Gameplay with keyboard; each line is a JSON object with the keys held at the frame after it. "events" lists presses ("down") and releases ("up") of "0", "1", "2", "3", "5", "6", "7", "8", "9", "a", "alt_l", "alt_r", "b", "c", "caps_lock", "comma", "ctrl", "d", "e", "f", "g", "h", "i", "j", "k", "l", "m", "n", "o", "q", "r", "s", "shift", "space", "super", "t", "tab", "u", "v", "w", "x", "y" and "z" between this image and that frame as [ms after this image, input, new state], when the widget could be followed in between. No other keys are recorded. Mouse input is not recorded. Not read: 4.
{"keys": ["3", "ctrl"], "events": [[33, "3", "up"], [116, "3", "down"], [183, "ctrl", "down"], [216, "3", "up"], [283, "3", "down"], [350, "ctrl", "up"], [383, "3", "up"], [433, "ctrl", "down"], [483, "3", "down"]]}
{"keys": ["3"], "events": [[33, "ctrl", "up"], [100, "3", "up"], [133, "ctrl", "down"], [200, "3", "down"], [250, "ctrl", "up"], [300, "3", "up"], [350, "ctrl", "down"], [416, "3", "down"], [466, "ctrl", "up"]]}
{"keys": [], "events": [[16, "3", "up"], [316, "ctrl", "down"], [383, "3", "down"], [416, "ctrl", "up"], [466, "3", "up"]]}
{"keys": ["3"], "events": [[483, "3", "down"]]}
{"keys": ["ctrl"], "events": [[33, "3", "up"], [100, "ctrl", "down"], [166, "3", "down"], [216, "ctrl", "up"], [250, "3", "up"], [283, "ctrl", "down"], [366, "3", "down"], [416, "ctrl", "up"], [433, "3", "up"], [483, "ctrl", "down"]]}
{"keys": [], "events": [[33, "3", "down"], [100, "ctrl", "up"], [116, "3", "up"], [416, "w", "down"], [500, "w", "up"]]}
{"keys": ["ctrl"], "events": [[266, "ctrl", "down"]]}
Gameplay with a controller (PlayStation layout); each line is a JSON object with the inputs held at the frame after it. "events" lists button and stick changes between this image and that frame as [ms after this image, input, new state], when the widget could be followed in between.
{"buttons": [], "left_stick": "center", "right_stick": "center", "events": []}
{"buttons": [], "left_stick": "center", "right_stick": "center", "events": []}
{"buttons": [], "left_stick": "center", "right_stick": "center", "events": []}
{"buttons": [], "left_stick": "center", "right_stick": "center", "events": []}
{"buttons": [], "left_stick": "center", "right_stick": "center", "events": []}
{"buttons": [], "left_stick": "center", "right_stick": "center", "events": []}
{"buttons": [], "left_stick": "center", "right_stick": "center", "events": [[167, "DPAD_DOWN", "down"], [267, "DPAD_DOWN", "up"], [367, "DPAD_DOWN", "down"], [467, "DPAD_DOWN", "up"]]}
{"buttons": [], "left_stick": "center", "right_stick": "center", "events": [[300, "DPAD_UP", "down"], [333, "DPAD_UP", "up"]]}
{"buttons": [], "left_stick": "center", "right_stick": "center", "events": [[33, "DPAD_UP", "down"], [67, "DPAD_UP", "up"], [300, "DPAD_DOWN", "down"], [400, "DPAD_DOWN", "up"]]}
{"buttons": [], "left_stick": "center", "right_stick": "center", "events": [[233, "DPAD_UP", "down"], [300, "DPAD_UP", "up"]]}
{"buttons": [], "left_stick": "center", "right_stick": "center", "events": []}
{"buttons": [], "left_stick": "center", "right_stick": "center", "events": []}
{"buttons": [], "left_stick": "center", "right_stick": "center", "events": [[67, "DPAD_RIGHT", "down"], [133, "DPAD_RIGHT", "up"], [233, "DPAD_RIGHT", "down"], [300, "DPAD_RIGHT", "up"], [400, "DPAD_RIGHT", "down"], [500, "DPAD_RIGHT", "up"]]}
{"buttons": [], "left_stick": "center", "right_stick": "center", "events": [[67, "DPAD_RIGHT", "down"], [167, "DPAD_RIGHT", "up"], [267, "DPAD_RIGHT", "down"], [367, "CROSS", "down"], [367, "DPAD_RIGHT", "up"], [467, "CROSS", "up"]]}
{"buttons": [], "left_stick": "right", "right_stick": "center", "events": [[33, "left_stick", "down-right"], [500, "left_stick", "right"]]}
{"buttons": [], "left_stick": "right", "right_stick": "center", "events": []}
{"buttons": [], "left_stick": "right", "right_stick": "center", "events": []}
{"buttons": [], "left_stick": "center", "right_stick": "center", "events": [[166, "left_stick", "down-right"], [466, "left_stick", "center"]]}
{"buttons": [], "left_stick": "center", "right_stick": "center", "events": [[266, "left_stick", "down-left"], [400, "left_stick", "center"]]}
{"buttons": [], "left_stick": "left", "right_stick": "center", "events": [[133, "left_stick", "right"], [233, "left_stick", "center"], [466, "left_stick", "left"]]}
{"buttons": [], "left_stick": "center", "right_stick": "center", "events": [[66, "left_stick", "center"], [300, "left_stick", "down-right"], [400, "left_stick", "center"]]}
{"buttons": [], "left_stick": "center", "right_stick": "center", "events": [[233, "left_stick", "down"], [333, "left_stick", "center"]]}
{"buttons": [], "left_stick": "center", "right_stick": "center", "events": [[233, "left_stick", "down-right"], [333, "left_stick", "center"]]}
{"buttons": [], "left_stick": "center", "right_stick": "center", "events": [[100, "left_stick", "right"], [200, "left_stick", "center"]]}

────────

• _What needs to be done_
Keep the wording exact. Give all of the records again.

• _Answer area_
Gameplay with keyboard; each line is a JSON object with the keys held at the frame after it. "events" lists presses ("down") and releases ("up") of "0", "1", "2", "3", "5", "6", "7", "8", "9", "a", "alt_l", "alt_r", "b", "c", "caps_lock", "comma", "ctrl", "d", "e", "f", "g", "h", "i", "j", "k", "l", "m", "n", "o", "q", "r", "s", "shift", "space", "super", "t", "tab", "u", "v", "w", "x", "y" and "z" between this image and that frame as [ms after this image, input, new state], when the widget could be followed in between. No other keys are recorded. Mouse input is not recorded. Not read: 4.
{"keys": ["3", "ctrl"], "events": [[33, "3", "up"], [116, "3", "down"], [183, "ctrl", "down"], [216, "3", "up"], [283, "3", "down"], [350, "ctrl", "up"], [383, "3", "up"], [433, "ctrl", "down"], [483, "3", "down"]]}
{"keys": ["3"], "events": [[33, "ctrl", "up"], [100, "3", "up"], [133, "ctrl", "down"], [200, "3", "down"], [250, "ctrl", "up"], [300, "3", "up"], [350, "ctrl", "down"], [416, "3", "down"], [466, "ctrl", "up"]]}
{"keys": [], "events": [[16, "3", "up"], [316, "ctrl", "down"], [383, "3", "down"], [416, "ctrl", "up"], [466, "3", "up"]]}
{"keys": ["3"], "events": [[483, "3", "down"]]}
{"keys": ["ctrl"], "events": [[33, "3", "up"], [100, "ctrl", "down"], [166, "3", "down"], [216, "ctrl", "up"], [250, "3", "up"], [283, "ctrl", "down"], [366, "3", "down"], [416, "ctrl", "up"], [433, "3", "up"], [483, "ctrl", "down"]]}
{"keys": [], "events": [[33, "3", "down"], [100, "ctrl", "up"], [116, "3", "up"], [416, "w", "down"], [500, "w", "up"]]}
{"keys": ["ctrl"], "events": [[266, "ctrl", "down"]]}
Gameplay with a controller (PlayStation layout); each line is a JSON object with the inputs held at the frame after it. "events" lists button and stick changes between this image and that frame as [ms after this image, input, new state], when the widget could be followed in between.
{"buttons": [], "left_stick": "center", "right_stick": "center", "events": []}
{"buttons": [], "left_stick": "center", "right_stick": "center", "events": []}
{"buttons": [], "left_stick": "center", "right_stick": "center", "events": []}
{"buttons": [], "left_stick": "center", "right_stick": "center", "events": []}
{"buttons": [], "left_stick": "center", "right_stick": "center", "events": []}
{"buttons": [], "left_stick": "center", "right_stick": "center", "events": []}
{"buttons": [], "left_stick": "center", "right_stick": "center", "events": [[167, "DPAD_DOWN", "down"], [267, "DPAD_DOWN", "up"], [367, "DPAD_DOWN", "down"], [467, "DPAD_DOWN", "up"]]}
{"buttons": [], "left_stick": "center", "right_stick": "center", "events": [[300, "DPAD_UP", "down"], [333, "DPAD_UP", "up"]]}
{"buttons": [], "left_stick": "center", "right_stick": "center", "events": [[33, "DPAD_UP", "down"], [67, "DPAD_UP", "up"], [300, "DPAD_DOWN", "down"], [400, "DPAD_DOWN", "up"]]}
{"buttons": [], "left_stick": "center", "right_stick": "center", "events": [[233, "DPAD_UP", "down"], [300, "DPAD_UP", "up"]]}
{"buttons": [], "left_stick": "center", "right_stick": "center", "events": []}
{"buttons": [], "left_stick": "center", "right_stick": "center", "events": []}
{"buttons": [], "left_stick": "center", "right_stick": "center", "events": [[67, "DPAD_RIGHT", "down"], [133, "DPAD_RIGHT", "up"], [233, "DPAD_RIGHT", "down"], [300, "DPAD_RIGHT", "up"], [400, "DPAD_RIGHT", "down"], [500, "DPAD_RIGHT", "up"]]}
{"buttons": [], "left_stick": "center", "right_stick": "center", "events": [[67, "DPAD_RIGHT", "down"], [167, "DPAD_RIGHT", "up"], [267, "DPAD_RIGHT", "down"], [367, "CROSS", "down"], [367, "DPAD_RIGHT", "up"], [467, "CROSS", "up"]]}
{"buttons": [], "left_stick": "right", "right_stick": "center", "events": [[33, "left_stick", "down-right"], [500, "left_stick", "right"]]}
{"buttons": [], "left_stick": "right", "right_stick": "center", "events": []}
{"buttons": [], "left_stick": "right", "right_stick": "center", "events": []}
{"buttons": [], "left_stick": "center", "right_stick": "center", "events": [[166, "left_stick", "down-right"], [466, "left_stick", "center"]]}
{"buttons": [], "left_stick": "center", "right_stick": "center", "events": [[266, "left_stick", "down-left"], [400, "left_stick", "center"]]}
{"buttons": [], "left_stick": "left", "right_stick": "center", "events": [[133, "left_stick", "right"], [233, "left_stick", "center"], [466, "left_stick", "left"]]}
{"buttons": [], "left_stick": "center", "right_stick": "center", "events": [[66, "left_stick", "center"], [300, "left_stick", "down-right"], [400, "left_stick", "center"]]}
{"buttons": [], "left_stick": "center", "right_stick": "center", "events": [[233, "left_stick", "down"], [333, "left_stick", "center"]]}
{"buttons": [], "left_stick": "center", "right_stick": "center", "events": [[233, "left_stick", "down-right"], [333, "left_stick", "center"]]}
{"buttons": [], "left_stick": "center", "right_stick": "center", "events": [[100, "left_stick", "right"], [200, "left_stick", "center"]]}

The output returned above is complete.